Below are records; print only the lines from the line containing "mouse_move(512, 409)" to the end, both included, reproduced exactly and without the pictures.

Items from a dataset:
# # # #

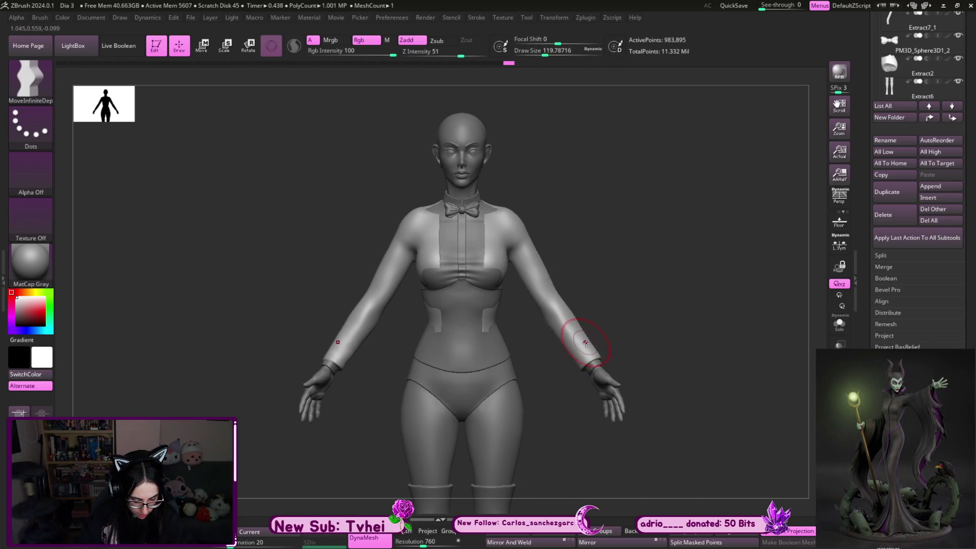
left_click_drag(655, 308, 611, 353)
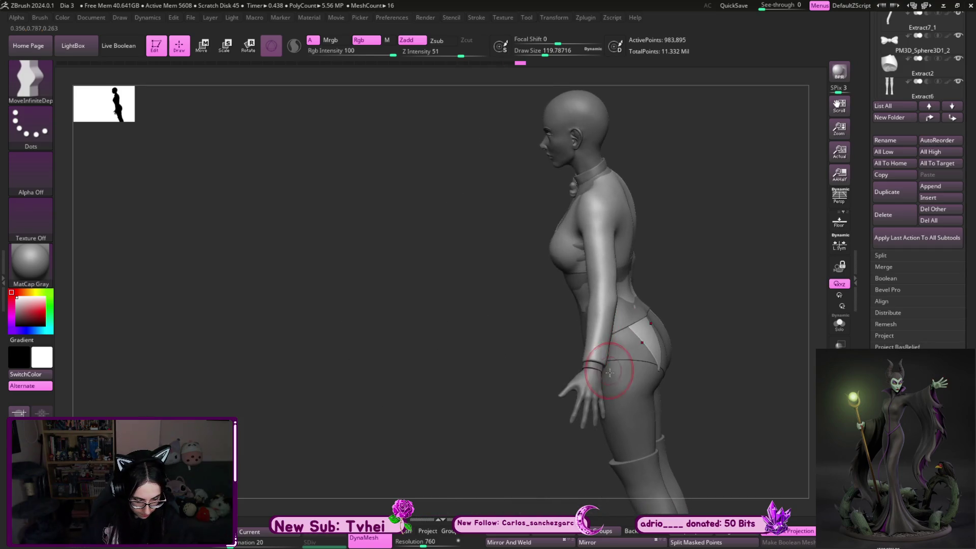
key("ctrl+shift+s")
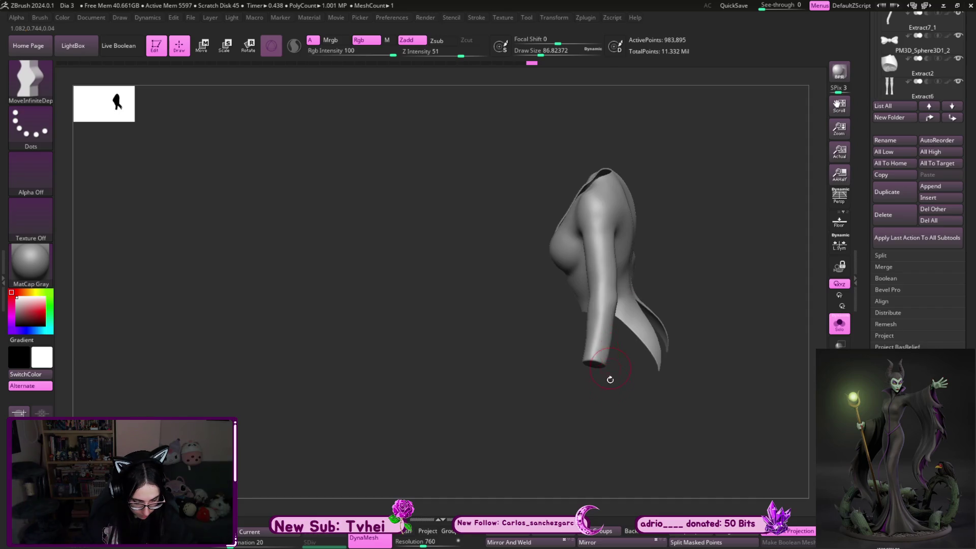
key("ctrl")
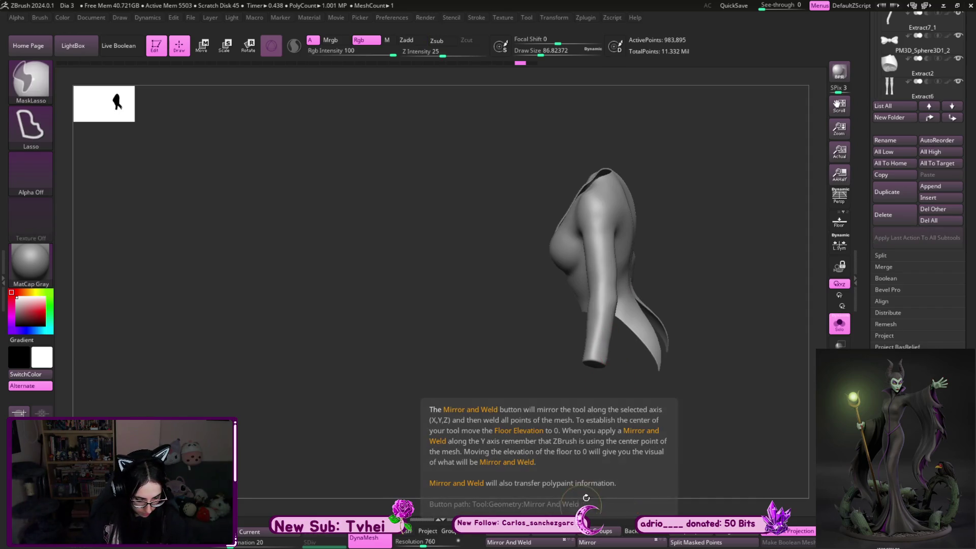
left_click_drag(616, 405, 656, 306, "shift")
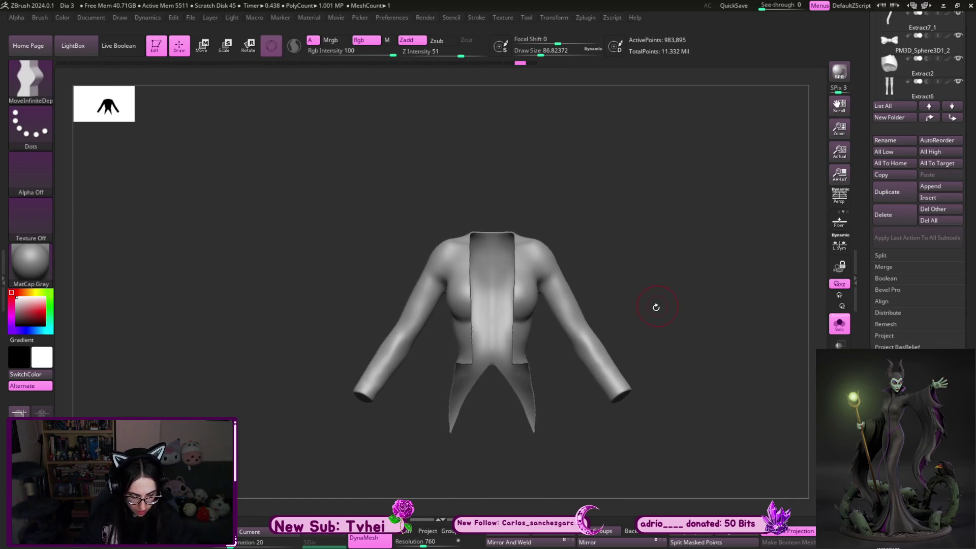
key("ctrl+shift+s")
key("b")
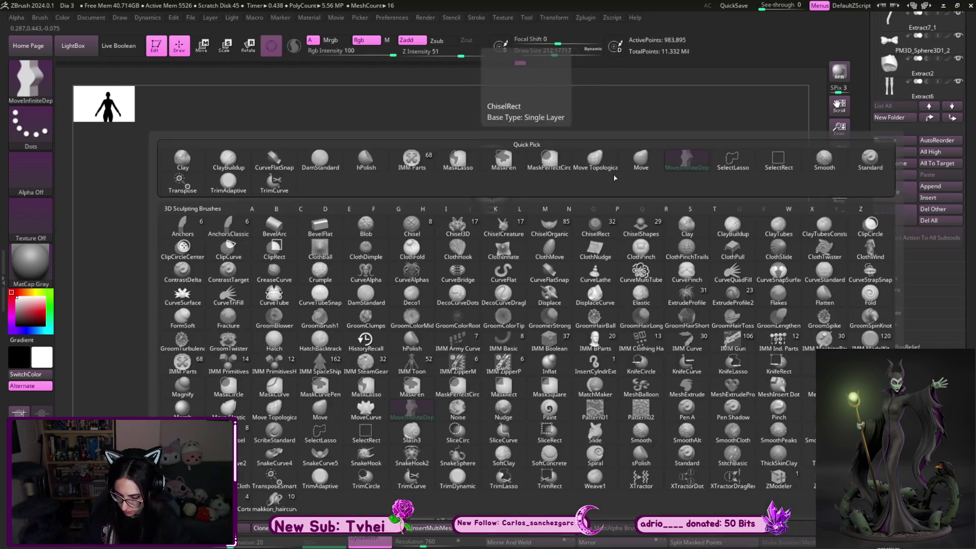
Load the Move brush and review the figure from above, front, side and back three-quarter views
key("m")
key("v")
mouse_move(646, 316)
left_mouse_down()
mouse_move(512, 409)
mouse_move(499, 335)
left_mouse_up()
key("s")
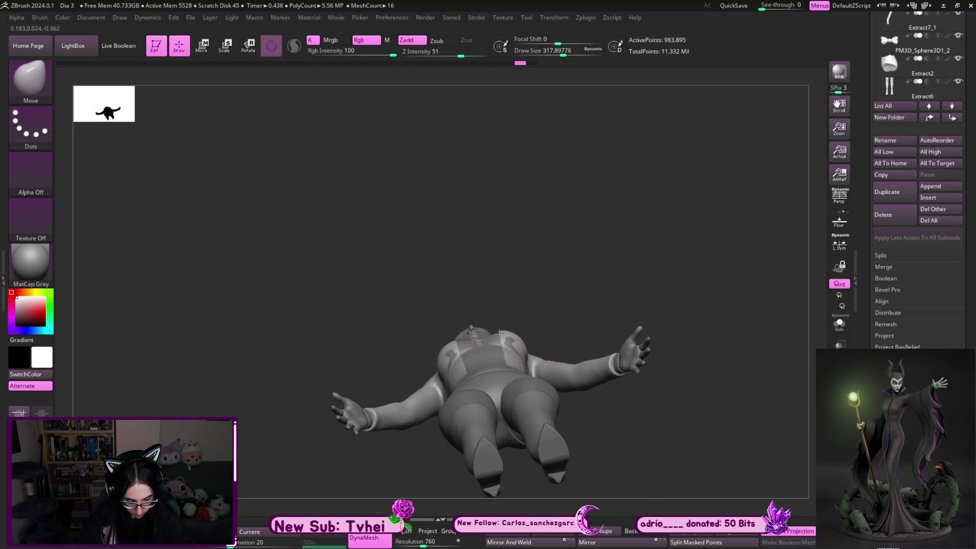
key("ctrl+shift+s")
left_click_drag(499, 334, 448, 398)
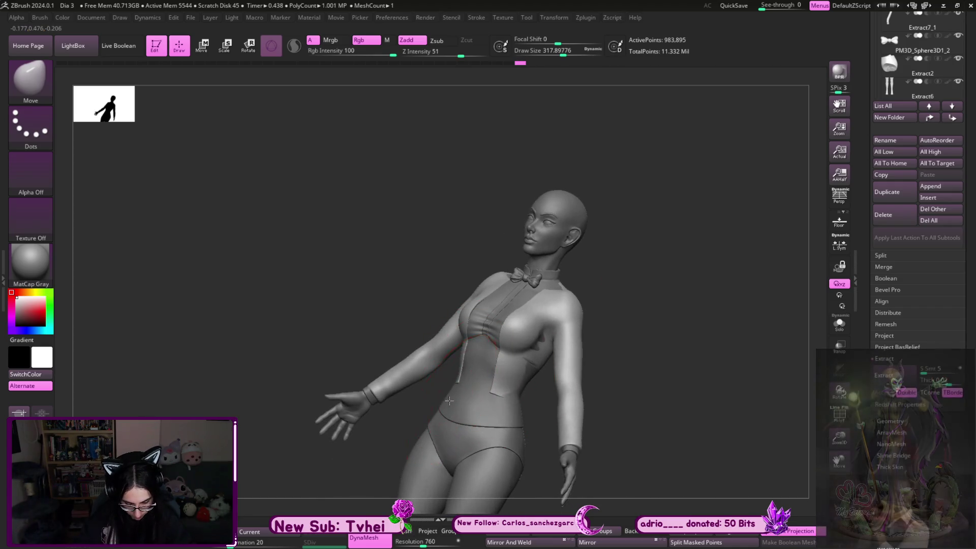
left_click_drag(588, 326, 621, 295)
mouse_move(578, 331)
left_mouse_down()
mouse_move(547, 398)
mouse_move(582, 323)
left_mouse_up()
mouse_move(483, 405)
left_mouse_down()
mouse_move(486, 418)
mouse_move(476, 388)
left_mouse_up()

# # # #

▶ ANSWER SPACE:
mouse_move(512, 409)
mouse_move(499, 335)
left_mouse_up()
key("s")
key("ctrl+shift+s")
left_click_drag(499, 334, 448, 398)
left_click_drag(588, 326, 621, 295)
mouse_move(578, 331)
left_mouse_down()
mouse_move(547, 398)
mouse_move(582, 323)
left_mouse_up()
mouse_move(483, 405)
left_mouse_down()
mouse_move(486, 418)
mouse_move(476, 388)
left_mouse_up()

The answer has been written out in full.